Not sure how much dying will be accomplished today, but I'm going to take a solid stab at it.

I have these waiting in the wings for acid dying:

From right to left, single spun tussah, fingering weight wool, mid-weight alpaca/silk lace, and light-weight lambswool lace. 

I'm looking for a particular tint and haven't been able to find it for sale.  I figure since I know what I want I should take a stab at creating it.  Anyhoo, if you see someone who has dye marks that end at suspicious glove demarcation lines... just pretend I'm not as crazy as I suspect this makes me.

Tuesday, March 1, 2011

so wow....

Deadline knitting.  Not as much fun as it sounds...  well not if it is all one color like this:

12 bags, one week.  tired knitter
 On the other ... hand...  ugh punnery...  anyway, my hand is doing much better.  I tend to be both a "shover" and a "poker" when moving around yarn this heavy.  Worsted weight or heavier, and I end up with bruises on my fingers from putting the needle tip on one of them to move the fabric. 
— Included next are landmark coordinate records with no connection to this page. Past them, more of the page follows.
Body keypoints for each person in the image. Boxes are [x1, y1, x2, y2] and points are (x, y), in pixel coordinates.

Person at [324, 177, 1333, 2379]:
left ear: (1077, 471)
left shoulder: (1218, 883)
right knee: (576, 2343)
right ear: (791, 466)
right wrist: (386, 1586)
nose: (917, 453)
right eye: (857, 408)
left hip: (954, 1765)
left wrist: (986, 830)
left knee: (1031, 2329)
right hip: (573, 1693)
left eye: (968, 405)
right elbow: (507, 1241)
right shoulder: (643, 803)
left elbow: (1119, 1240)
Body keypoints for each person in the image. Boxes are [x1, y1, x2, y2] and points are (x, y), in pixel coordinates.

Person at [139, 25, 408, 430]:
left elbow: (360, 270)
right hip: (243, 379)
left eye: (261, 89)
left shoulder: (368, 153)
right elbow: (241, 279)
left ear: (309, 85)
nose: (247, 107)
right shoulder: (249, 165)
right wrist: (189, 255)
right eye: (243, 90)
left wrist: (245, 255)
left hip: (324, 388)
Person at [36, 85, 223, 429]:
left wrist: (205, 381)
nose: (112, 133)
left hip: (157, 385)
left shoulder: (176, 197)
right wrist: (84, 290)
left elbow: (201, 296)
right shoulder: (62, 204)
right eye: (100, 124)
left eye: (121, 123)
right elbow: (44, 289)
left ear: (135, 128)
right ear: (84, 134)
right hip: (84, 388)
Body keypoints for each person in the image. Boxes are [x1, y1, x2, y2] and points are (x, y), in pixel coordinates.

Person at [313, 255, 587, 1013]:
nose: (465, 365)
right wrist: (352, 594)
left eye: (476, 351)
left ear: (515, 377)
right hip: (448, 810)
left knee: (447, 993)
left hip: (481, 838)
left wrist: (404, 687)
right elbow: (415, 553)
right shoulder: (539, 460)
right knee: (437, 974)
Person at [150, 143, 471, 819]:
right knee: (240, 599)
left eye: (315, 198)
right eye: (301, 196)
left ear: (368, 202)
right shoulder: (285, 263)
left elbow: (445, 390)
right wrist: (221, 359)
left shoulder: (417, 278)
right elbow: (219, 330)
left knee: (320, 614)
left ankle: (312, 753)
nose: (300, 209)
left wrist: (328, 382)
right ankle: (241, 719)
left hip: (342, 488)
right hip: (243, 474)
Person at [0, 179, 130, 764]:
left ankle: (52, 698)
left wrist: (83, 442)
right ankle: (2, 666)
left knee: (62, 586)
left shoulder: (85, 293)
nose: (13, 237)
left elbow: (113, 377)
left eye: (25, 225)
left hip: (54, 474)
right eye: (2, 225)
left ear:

hard to take pictures of your right hand with your left hand....
So, yeah, to crank those out, I have been wearing bandaids on my thumb and finger to protect them from relentless poking.  It looks darn shabby, but works pretty well.

Aaaand I have 12 more of those suckers to knit... but I've scheduled Thursday as dip-dye day.  So, I'm looking forward to dying those suckers something other than bleached white.  Yay color!